Source records >>
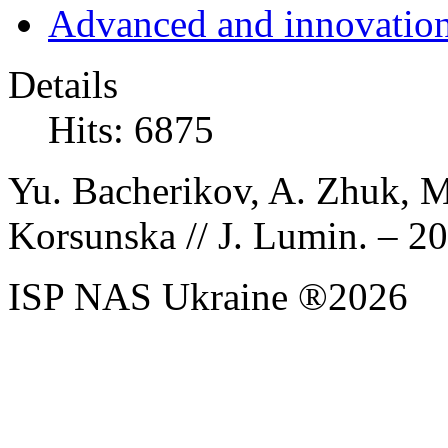
Advanced and innovation
Details
Hits: 6875
Yu. Bacherikov, A. Zhuk, M
Korsunska // J. Lumin. – 201
ISP NAS Ukraine ®2026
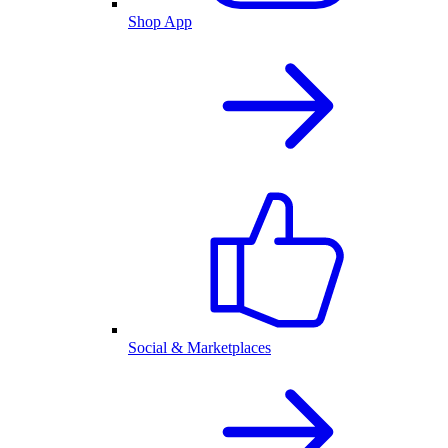
Shop App
Social & Marketplaces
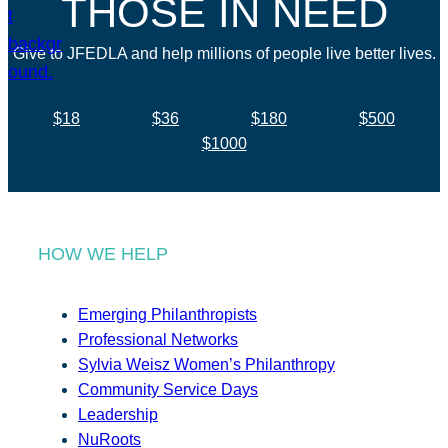
THOSE IN NEED
Give to JFEDLA and help millions of people live better lives.
$18
$36
$180
$500
$1000
HOW WE HELP
Emerging Philanthropists
Professional Networks
Sylvia Weisz Women’s Philanthropy
Community Service Days
Leadership
NuRoots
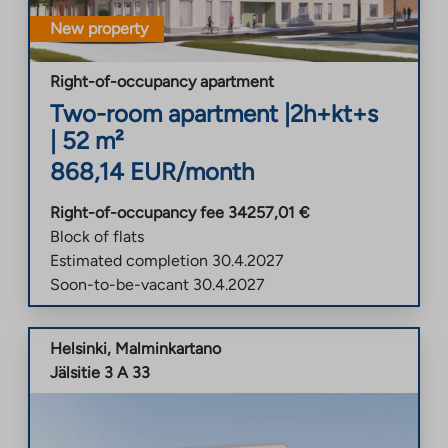
New property
Right-of-occupancy apartment
Two-room apartment
|
2h+kt+s
|
52
m²
868,14
EUR/month
Right-of-occupancy fee
34257,01
€
Block of flats
Estimated completion
30.4.2027
Soon-to-be-vacant
30.4.2027
Helsinki
,
Malminkartano
Jälsitie 3 A 33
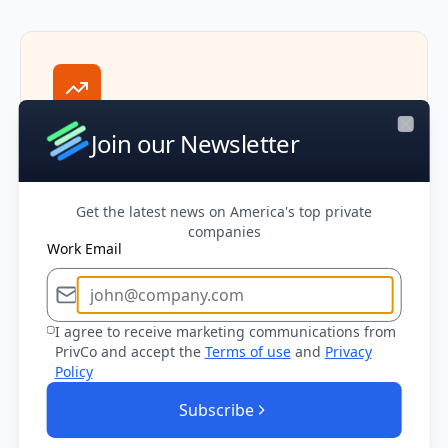
Market Intelligence
Join our Newsletter
Close
Stay informed about industry trends,
transaction multiples, and market conditions
to provide strategic advice and position
Get the latest news on America's top private
deals effectively.
companies
Work Email
I agree to receive marketing communications from
PrivCo and accept the
Terms of use
and
Privacy
Policy
Executive Access
Subscribe
Connect with decision makers at potential
buyers and targets through verified contact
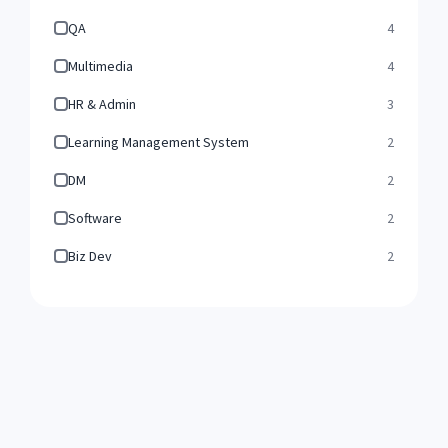
QA
4
Multimedia
4
HR & Admin
3
Learning Management System
2
DM
2
Software
2
Biz Dev
2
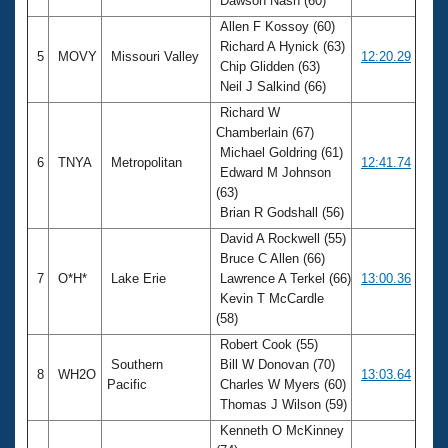
Dawson Nash (60)
Allen F Kossoy (60)
Richard A Hynick (63)
5
MOVY
Missouri Valley
12:20.29
Chip Glidden (63)
Neil J Salkind (66)
Richard W
Chamberlain (67)
Michael Goldring (61)
6
TNYA
Metropolitan
12:41.74
Edward M Johnson
(63)
Brian R Godshall (56)
David A Rockwell (55)
Bruce C Allen (66)
7
O*H*
Lake Erie
Lawrence A Terkel (66)
13:00.36
Kevin T McCardle
(58)
Robert Cook (55)
Southern
Bill W Donovan (70)
8
WH2O
13:03.64
Pacific
Charles W Myers (60)
Thomas J Wilson (59)
Kenneth O McKinney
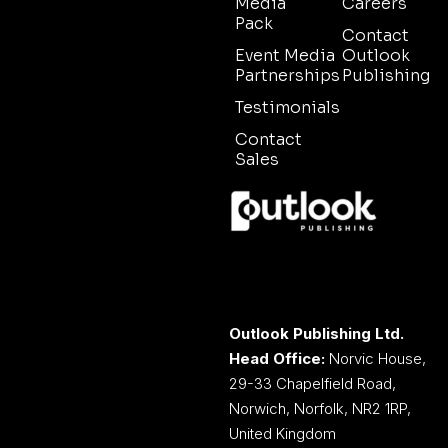
Media
Careers
Pack
Contact
Event Media
Outlook
Partnerships
Publishing
Testimonials
Contact
Sales
Outlook Publishing Ltd.
Head Office:
Norvic House,
29-33 Chapelfield Road,
Norwich, Norfolk, NR2 1RP,
United Kingdom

Work task >> Transcribe every line of the data exactly. No pictures go in the copy.

Exercise output >>
Advanced and innovation
Details
Hits: 6875
Yu. Bacherikov, A. Zhuk, M
Korsunska // J. Lumin. – 201
ISP NAS Ukraine ®2026
Shop App
Social & Marketplaces
THOSE IN NEED
Give to JFEDLA and help millions of people live better lives.
$18
$36
$180
$500
$1000
HOW WE HELP
Emerging Philanthropists
Professional Networks
Sylvia Weisz Women’s Philanthropy
Community Service Days
Leadership
NuRoots
New property
Right-of-occupancy apartment
Two-room apartment
|
2h+kt+s
|
52
m²
868,14
EUR/month
Right-of-occupancy fee
34257,01
€
Block of flats
Estimated completion
30.4.2027
Soon-to-be-vacant
30.4.2027
Helsinki
,
Malminkartano
Jälsitie 3 A 33
Market Intelligence
Join our Newsletter
Close
Stay informed about industry trends,
transaction multiples, and market conditions
to provide strategic advice and position
Get the latest news on America's top private
deals effectively.
companies
Work Email
I agree to receive marketing communications from
PrivCo and accept the
Terms of use
and
Privacy
Policy
Executive Access
Subscribe
Connect with decision makers at potential
buyers and targets through verified contact
QA
4
Multimedia
4
HR & Admin
3
Learning Management System
2
DM
2
Software
2
Biz Dev
2
Dawson Nash (60)
Allen F Kossoy (60)
Richard A Hynick (63)
5
MOVY
Missouri Valley
12:20.29
Chip Glidden (63)
Neil J Salkind (66)
Richard W
Chamberlain (67)
Michael Goldring (61)
6
TNYA
Metropolitan
12:41.74
Edward M Johnson
(63)
Brian R Godshall (56)
David A Rockwell (55)
Bruce C Allen (66)
7
O*H*
Lake Erie
Lawrence A Terkel (66)
13:00.36
Kevin T McCardle
(58)
Robert Cook (55)
Southern
Bill W Donovan (70)
8
WH2O
13:03.64
Pacific
Charles W Myers (60)
Thomas J Wilson (59)
Kenneth O McKinney
Media
Careers
Pack
Contact
Event Media
Outlook
Partnerships
Publishing
Testimonials
Contact
Sales
Outlook Publishing Ltd.
Head Office:
Norvic House,
29-33 Chapelfield Road,
Norwich, Norfolk, NR2 1RP,
United Kingdom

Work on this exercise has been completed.